“We are made right with God by placing our faith in Jesus Christ. And this is true for everyone who believes, no matter who they are. For everyone has sinned; we all fall short of God’s glorious standard. Yet God, in his grace, freely makes us right in his sight. He did this through Christ Jesus when he freed us from the penalty for our sins.” Romans 3:22-24
I recall a time when I was giving my all to a friendship. I loved this person, endlessly, and wanted them to be a part of most aspects of my life. I had introduced them to my friends, my family, spent countless hours on the phone with them, hanging out with them. I’d spend money on gifts, and trips, whatever it took to show them the extent of my friendship towards them. But then I remember when all that ended. I don’t know what exactly happened to cause our relationship to fall as far apart as it did, but it was clear that it was over. That we could never have it back again.
Then I would reflect. I reflected on all the things I could have done that had made me the bad friend. The one who deserved to be betrayed. Was I the one who said snarky things behind their back? Did I ask them to do things they didn’t want to do? Did I pressure them into being my friend? And then I remember feeling guilty. I felt guilty for not seeing that I was being used by them, for not recognizing the signs that they were never really my friend. I felt guilty for allowing them to become so embedded into my life that family was asking about them, friends were asking about them. And no matter what I did, I couldn’t escape the memories or reminders of what had been. I asked myself this then, and I still ask myself this now… what was my mistake? Did I mess up during the friendship to the point of no return? Or was I wrong for allowing the relationship in the first place?
I know we all find ourselves asking questions like these at some point or another in our lives. Sometimes we ask about the relationships we enter. Other times about the jobs we’ve taken, or the move we made to the other side of the country. We’ve even asked ourselves this when we support a cause we haven’t researched fully or defend a person we don’t know as well as we think we do. Is it possible to even live life without feelings of Guilt or regret? Is it possible to get through life without making any mistakes? When you look at the words written in front of you it probably feels like a silly question. Of course it’s not possible to never make an error or a bad judgement call. There will always be times when you think something is the right move, and then it just isn’t.
Then there are the big ones. Those life shattering, world ending mistakes we make. At least, that’s how they feel at the time that we’re making them. Sometimes we say something we regret to someone we love, or invest in something we’ve been advised against. We might wait too long to start a long overdue project, or eat the whole pizza instead of just a few slices. There will be times when we make a decision despite the consequences and just as surely as we live to tell about it, there’s a possibility that we live to regret it. And if we regret it, that means we feel guilty about it. How do we survive this? How do we get past the mistakes we didn’t mean to make, and the mistakes we didn’t care about making until it was too late?

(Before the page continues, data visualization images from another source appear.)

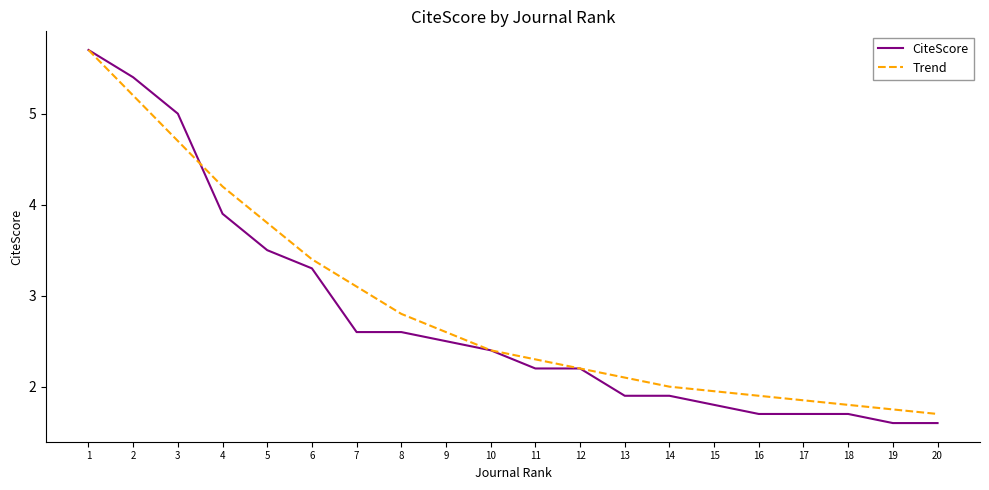

Which series changed the most between 1 and 16?

CiteScore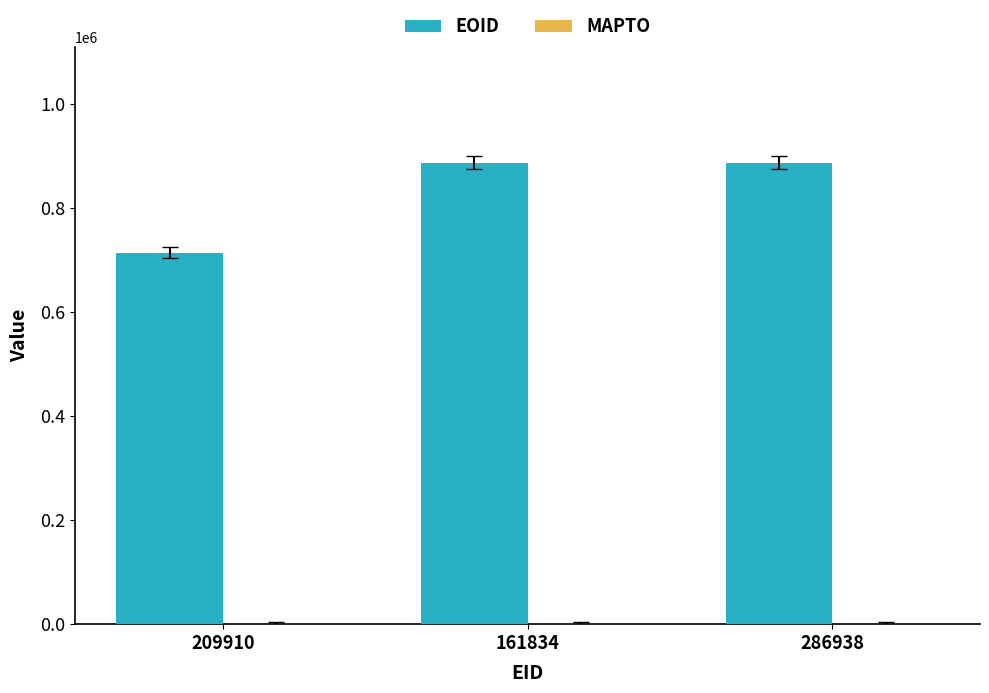

Read the value at 161834.

887721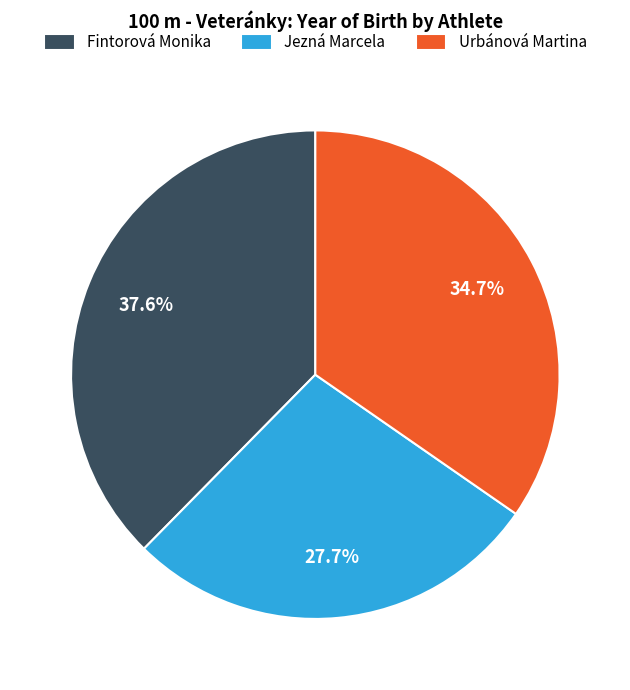

Rank the categories by value from lowest to highest.

Jezná Marcela, Urbánová Martina, Fintorová Monika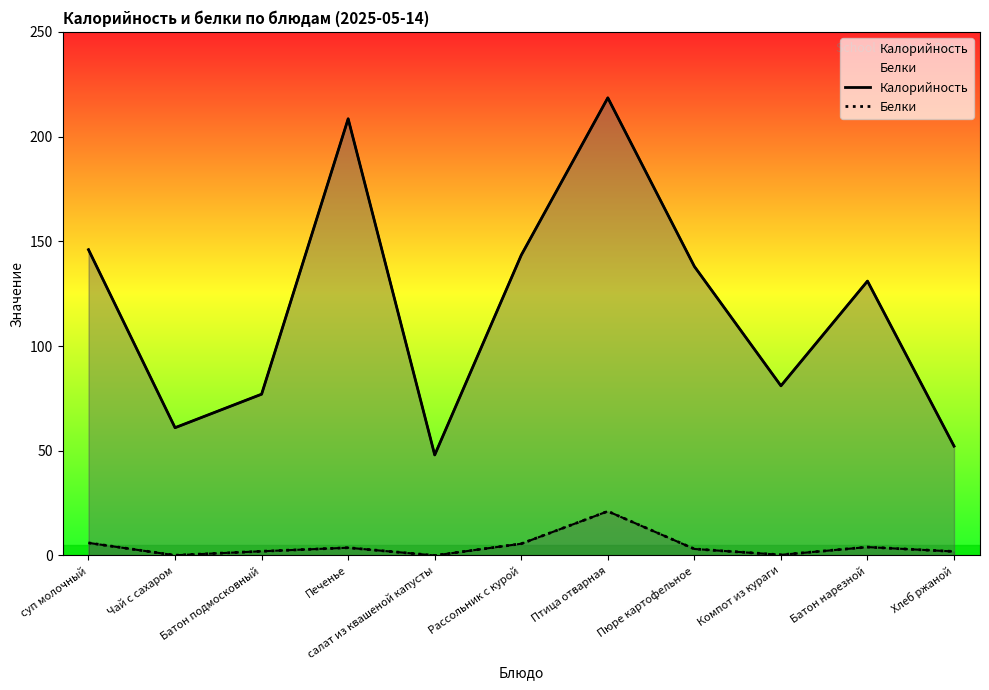

Which series has the widest spread of values?

Калорийность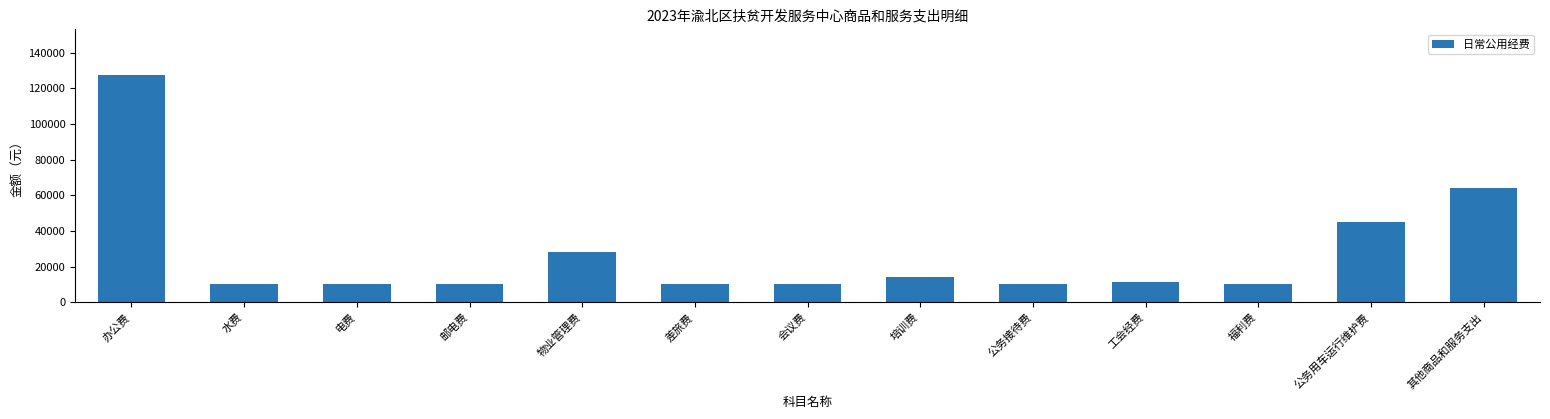

What is the sum of the values at 其他商品和服务支出 and 公务接待费?

74000.0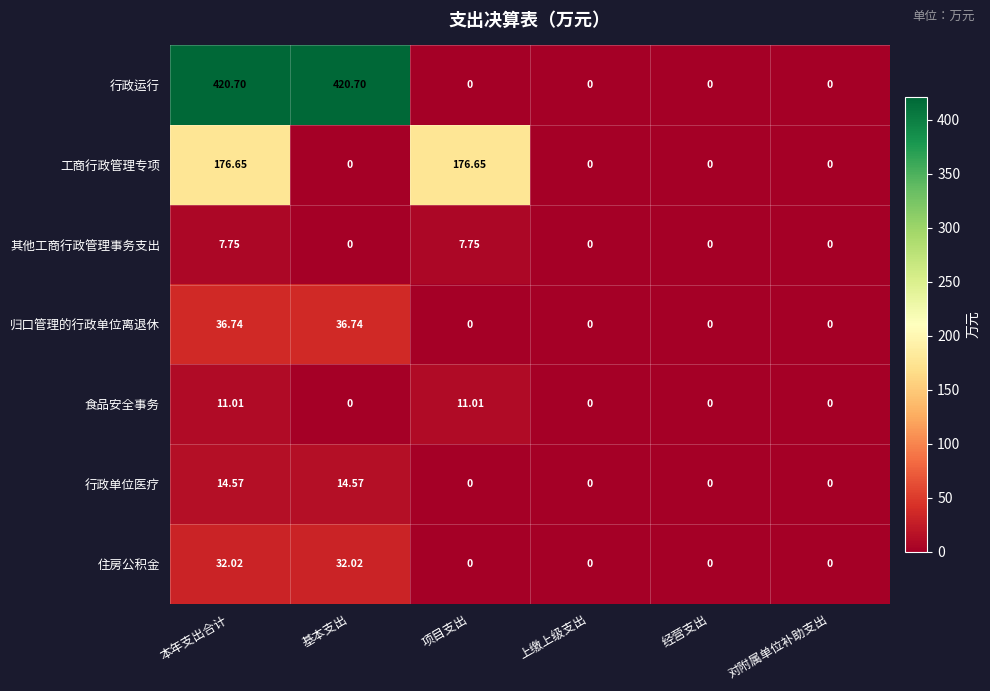

Which series has the widest spread of values?

行政运行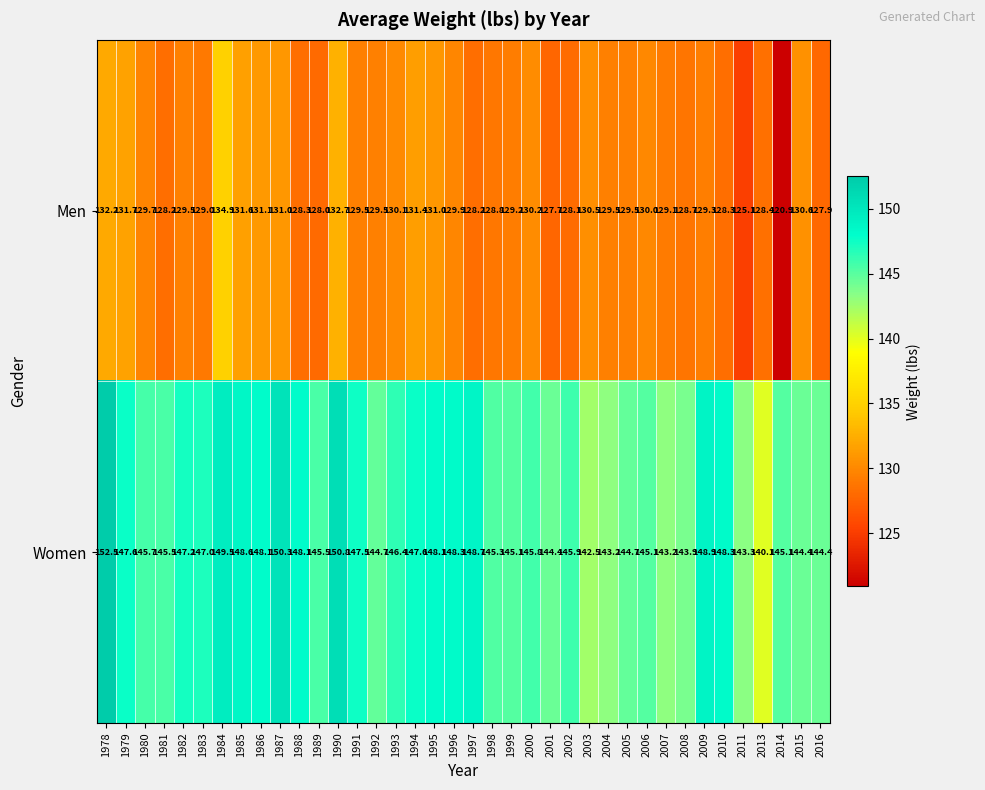

Which series has the largest range (max minus min)?

Men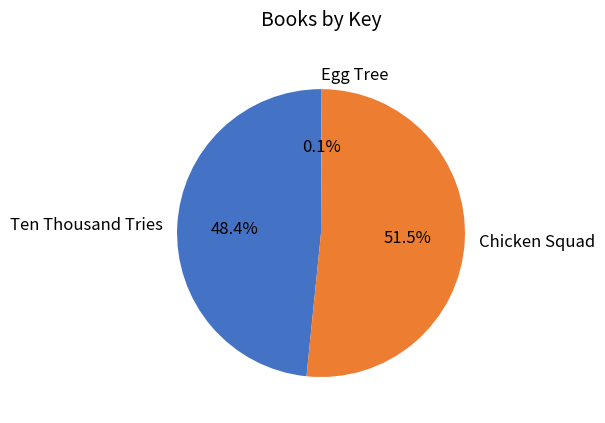

Is Ten Thousand Tries the majority of the pie?

No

First, we have to remember, that nobody’s perfect. We all mess up from time to time. It’s human nature to live a life of trial and error. If you can give yourself permission to be human and to make those mistakes, recovering from them will be that much easier. Second, be remorseful. When we’re truly sorry for the mistakes we’ve made, it makes it easier to keep living life. Third, and final, keep moving forward. The worst way to deal with guilt is to keep sitting in it and not doing something about it. Guilt is not a punishment, but a marker for correction. It’s your mind’s way of telling you that you know it was wrong and to do something about it. God knows he made us imperfect creatures. He knew when each and everyone of us were born the mistakes we would make, but he also knew the people we would become because of them. He knew the stories we’d be able to tell and the lessons we could help others learn because of the mistakes he allowed us to make. If we learn to embrace our mistakes and work towards correction we can activate that grace that He’s given us.
Everyone makes mistakes. How many times have we heard this when we apologize for some wrong we commit? How many times have we said it to someone else when they are faced with an error they made? When we live this life that God has given us, we fail at being perfect in it every single time. The bible tells us we’ve all sinned and fallen short of God’s perfect will. And He forgives us for it every time. “We are made right with God by placing our faith in Jesus Christ. And this is true for everyone who believes, no matter who they are. For everyone has sinned; we all fall short of God’s glorious standard. Yet God, in his grace, freely makes us right in his sight. He did this through Christ Jesus when he freed us from the penalty for our sins.” Romans 3:22-24 According to this, all we have to do is believe. I believe, and I hope you will, too.